Hasta tal punto ese dispositivo básico del sistema quedaba oculto tras las apariencias en las épocas de bonanza que no faltaban los que llegaban a poner en duda que la presunta explotación fuera tanta o incluso que fuera tal, y con argumentos atendibles. En efecto, ella no parecía constituir un obstáculo para que amplios sectores de trabajadores llevasen existencias más o menos plácidas y confortables, adquiriesen sus viviendas en propiedad o afrontasen el pago mensual de su alquiler sin mayores problemas, pudiesen dar estudios superiores a sus hijos, mantener una actividad laboral estable y sostenida hasta su jubilación, y así sucesivamente.

Con toda probabilidad, una de las cosas más significativas que ha ocurrido en los últimos años ha sido que aquella difusa violencia estructural ha ido concretándose y adoptando unas aristas tan afiladas como hirientes. El resultado es que la propia expresión “violencia estructural”, que en algún momento pudo sonar a abstracción casi vacía —cuando no a polvorienta épica política— ha devenido la que mejor cumple hoy la función de describir realidades perfectamente identificables y de una extrema dureza. Los trazos mayores que describen el actual estado de cosas están en la cabeza —cuando no en la retina— de todos.

Así, no hay forma humana de relativizar la tragedia, también personal, de los que se han visto expulsados del mercado de trabajo o, tal vez peor aún, de quienes, como los jóvenes, no vislumbran la menor posibilidad de incorporarse a él por vez primera. Por otra parte, los salarios de los que tienen un empleo han sufrido una drástica reducción, rebautizada por los patrocinadores de los recortes como “devaluación interna”. Además, los trabajadores de mayor edad se han visto sustituidos por otros, más jóvenes, precarios y peor pagados. Por si todo esto fuera poco, la vivienda en propiedad ha dejado de ser una meta alcanzable por amplios sectores de la población para convertirse en el origen de las desdichas de muchas familias, desahuciadas y condenadas a penar de por vida con su deuda a cuestas, reclamada de manera inmisericorde por las entidades bancarias. Ni siquiera, en fin, el acceso al trabajo es ya garantía de nada: la figura del trabajador pobre, que a pesar de tener unos ingresos más o menos regulares no consigue satisfacer las necesidades básicas de su familia, ha irrumpido, muchos temen que para quedarse, en el escenario de nuestra realidad.

No se trata de presentar el extenso catálogo de males que en este momento asuelan a nuestra sociedad sino de resaltar cómo basta con la mención de algunos de ellos para comprender el generalizado cambio en nuestra percepción de la violencia estructural, que ha pasado a aparecer de manera creciente y generalizada como una amenaza inmediata. Los múltiples matices de la amenaza acaso podrían quedar resumidos en un solo trazo: la exclusión ha ampliado su radio de acción y ya no se cierne, como hasta ahora tendía a darse por supuesto, solo sobre sectores marginados. Muchos de quienes antaño se creían a salvo de ella empiezan ahora a verse a sí mismos como vulnerables.

--- DATOS PROPORCIONADOS ---

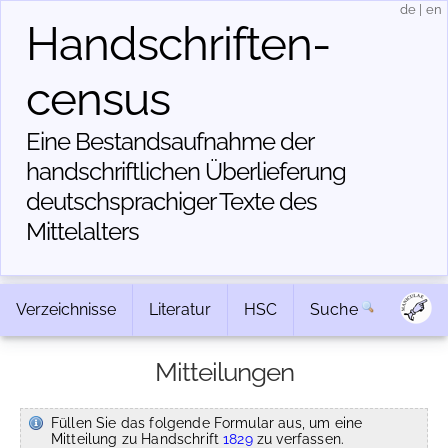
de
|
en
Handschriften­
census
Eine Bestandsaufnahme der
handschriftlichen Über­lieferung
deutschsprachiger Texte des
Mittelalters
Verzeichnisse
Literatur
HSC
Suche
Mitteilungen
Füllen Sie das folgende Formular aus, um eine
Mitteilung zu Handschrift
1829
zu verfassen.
--
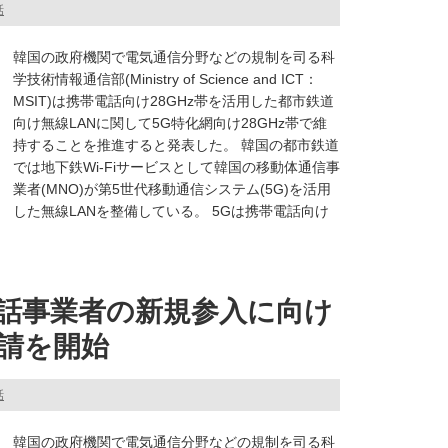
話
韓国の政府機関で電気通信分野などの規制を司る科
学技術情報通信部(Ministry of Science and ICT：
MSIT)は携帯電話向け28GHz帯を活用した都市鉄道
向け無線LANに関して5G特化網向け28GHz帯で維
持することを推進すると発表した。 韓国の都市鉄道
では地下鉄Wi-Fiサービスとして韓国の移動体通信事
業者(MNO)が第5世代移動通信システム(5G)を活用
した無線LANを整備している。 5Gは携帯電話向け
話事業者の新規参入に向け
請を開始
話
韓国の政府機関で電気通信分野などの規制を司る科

--- EJERCICIOS ---
(1) En el fragmento sobre la violencia estructural, ¿con qué nombre rebautizaron los patrocinadores de los recortes la drástica reducción de los salarios?
(2) Traduzca al inglés esta oración del fragmento sobre la violencia estructural: "Los trazos mayores que describen el actual estado de cosas están en la cabeza —cuando no en la retina— de todos."
(3) Prosiga el fragmento sobre la violencia estructural a partir de su última oración.

--- SOLUCIONES DEL EJERCICIO ---
(1) La llamaron “devaluación interna”.

(2) The broad strokes that describe the current state of affairs are in everyone's head—if not on everyone's retina.

(3)
Dudo mucho que sea posible interpretar adecuadamente lo que nos está sucediendo sin hacer referencia a este registro subjetivo tan generalizado, a este profundo malestar colectivo, que constituye el obligado marco de inteligibilidad en nuestros días. Ello no equivale, claro está, a dar por buena cualquier respuesta al mismo que se pueda ofrecer, como suelen hacer quienes, con calculada ambigüedad, utilizan como sinónimos “contextualizar” con “justificar”. Es más, probablemente nuestra mayor dificultad en la hora actual sea la de ser capaces de diferenciar las respuestas tan comprensibles como inútiles (cuando no directamente contraproducentes) de aquellas otras que puedan dirigir el hirviente magma de la desesperación de tantos hacia donde hay, en efecto, más posibilidades de acabar con las causas que la han hecho posible.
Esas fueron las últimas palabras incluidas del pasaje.